Comparison of low-density lipoprotein modification by myeloperoxidase-derived hypochlorous and hypobromous acids.

Myeloperoxidase (MPO), a heme enzyme secreted by activated phagocytes, catalyzes the oxidation of halides to hypohalous acids. At plasma concentrations of halides, hypochlorous acid (HOCl) is the major strong oxidant produced. In contrast, the related enzyme eosinophil peroxidase preferentially generates hypobromous acid (HOBr). Since reagent and MPO-derived HOCl converts low-density lipoprotein (LDL) to a potentially atherogenic form, we investigated the effects of HOBr on LDL modification. Compared to HOCl, HOBr caused 2-3-fold greater oxidation of tryptophan and cysteine residues of the protein moiety (apoB) of LDL and 4-fold greater formation of fatty acid halohydrins from the lipids in LDL. In contrast, HOBr was 2-fold less reactive than HOCl with lysine residues and caused little formation of N-bromamines.
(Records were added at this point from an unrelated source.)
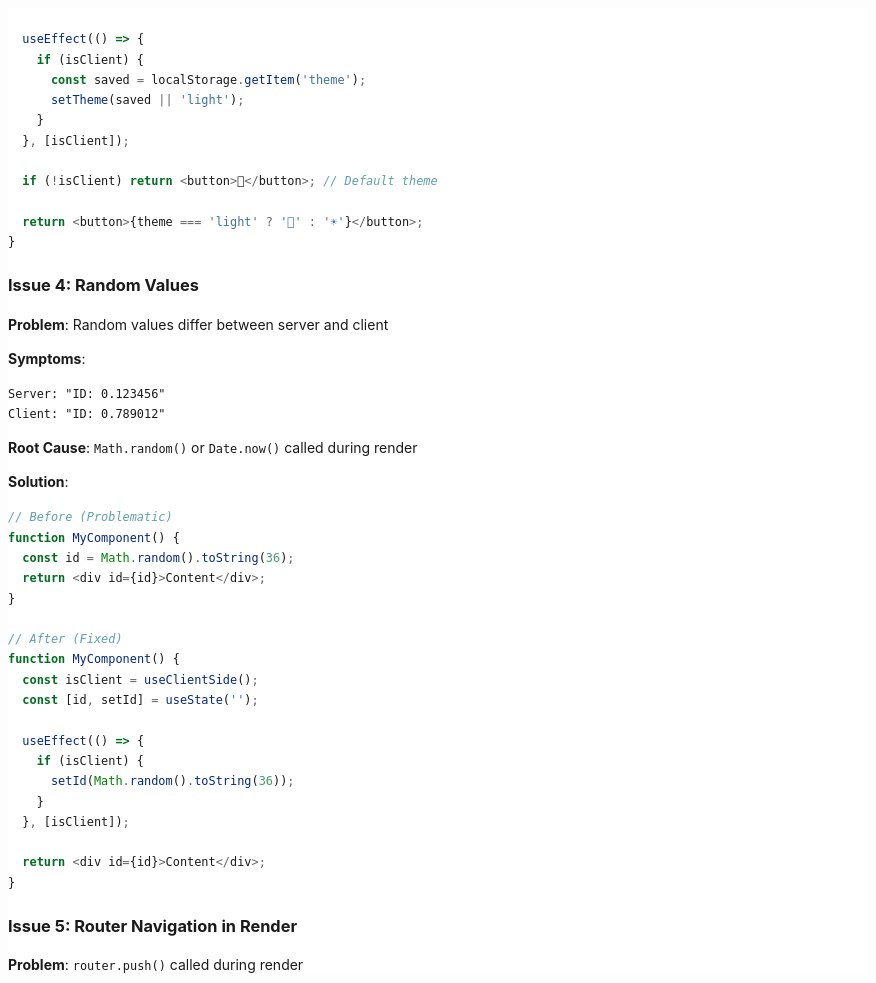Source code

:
 ```typescript
  
  useEffect(() => {
    if (isClient) {
      const saved = localStorage.getItem('theme');
      setTheme(saved || 'light');
    }
  }, [isClient]);
  
  if (!isClient) return <button>🌙</button>; // Default theme
  
  return <button>{theme === 'light' ? '🌙' : '☀️'}</button>;
}
```

### Issue 4: Random Values

**Problem**: Random values differ between server and client

**Symptoms**:
```
Server: "ID: 0.123456"
Client: "ID: 0.789012"
```

**Root Cause**: `Math.random()` or `Date.now()` called during render

**Solution**:
```typescript
// Before (Problematic)
function MyComponent() {
  const id = Math.random().toString(36);
  return <div id={id}>Content</div>;
}

// After (Fixed)
function MyComponent() {
  const isClient = useClientSide();
  const [id, setId] = useState('');
  
  useEffect(() => {
    if (isClient) {
      setId(Math.random().toString(36));
    }
  }, [isClient]);
  
  return <div id={id}>Content</div>;
}
```

### Issue 5: Router Navigation in Render

**Problem**: `router.push()` called during render

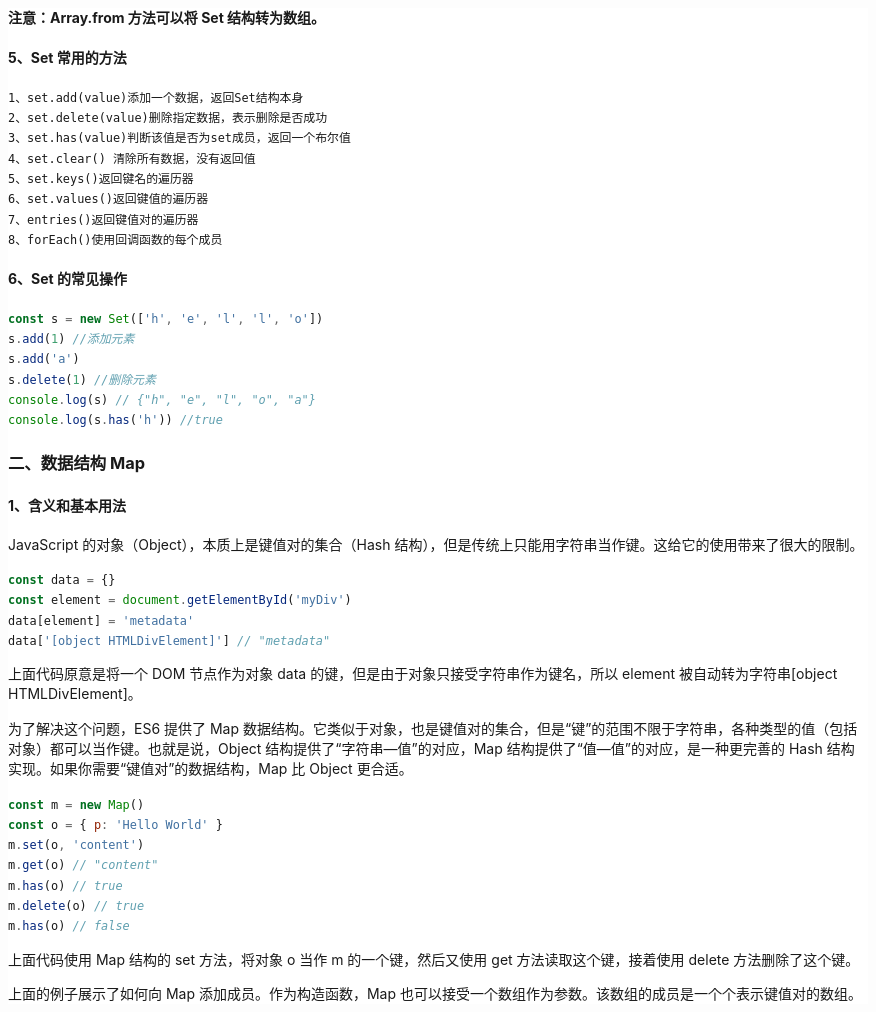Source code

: **注意：Array.from 方法可以将 Set 结构转为数组。**

#### 5、Set 常用的方法

```
1、set.add(value)添加一个数据，返回Set结构本身
2、set.delete(value)删除指定数据，表示删除是否成功
3、set.has(value)判断该值是否为set成员，返回一个布尔值
4、set.clear() 清除所有数据，没有返回值
5、set.keys()返回键名的遍历器
6、set.values()返回键值的遍历器
7、entries()返回键值对的遍历器
8、forEach()使用回调函数的每个成员
```

#### 6、Set 的常见操作

```js
const s = new Set(['h', 'e', 'l', 'l', 'o'])
s.add(1) //添加元素
s.add('a')
s.delete(1) //删除元素
console.log(s) // {"h", "e", "l", "o", "a"}
console.log(s.has('h')) //true
```

### 二、数据结构 Map

#### 1、含义和基本用法

JavaScript 的对象（Object），本质上是键值对的集合（Hash 结构），但是传统上只能用字符串当作键。这给它的使用带来了很大的限制。

```js
const data = {}
const element = document.getElementById('myDiv')
data[element] = 'metadata'
data['[object HTMLDivElement]'] // "metadata"
```

上面代码原意是将一个 DOM 节点作为对象 data 的键，但是由于对象只接受字符串作为键名，所以 element 被自动转为字符串[object HTMLDivElement]。

为了解决这个问题，ES6 提供了 Map 数据结构。它类似于对象，也是键值对的集合，但是“键”的范围不限于字符串，各种类型的值（包括对象）都可以当作键。也就是说，Object 结构提供了“字符串—值”的对应，Map 结构提供了“值—值”的对应，是一种更完善的 Hash 结构实现。如果你需要“键值对”的数据结构，Map 比 Object 更合适。

```js
const m = new Map()
const o = { p: 'Hello World' }
m.set(o, 'content')
m.get(o) // "content"
m.has(o) // true
m.delete(o) // true
m.has(o) // false
```

上面代码使用 Map 结构的 set 方法，将对象 o 当作 m 的一个键，然后又使用 get 方法读取这个键，接着使用 delete 方法删除了这个键。

上面的例子展示了如何向 Map 添加成员。作为构造函数，Map 也可以接受一个数组作为参数。该数组的成员是一个个表示键值对的数组。


  [s1]: '张三',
Nevertheless, HOBr caused an equivalent increase in the relative electrophoretic mobility of LDL as HOCl, which was not reversed upon subsequent incubation with ascorbate, in contrast to the shift in mobility caused by HOCl. Similar apoB modifications were observed with HOBr generated by MPO/H(2)O(2)/Br(-). In the presence of equivalent concentrations of Cl(-) and Br(-), modifications of LDL by MPO resembled those seen in the presence of Br(-) alone. Interestingly, even at physiological concentrations of the two halides (100 mM Cl(-), 100 microM Br(-)), MPO utilized a portion of the Br(-) to oxidize apoB cysteine residues. MPO also utilized the pseudohalide thiocyanate to oxidize apoB cysteine residues. Our data show that even though HOBr has different reactivities than HOCl with apoB, it is able to alter the charge of LDL, converting it into a potentially atherogenic particle.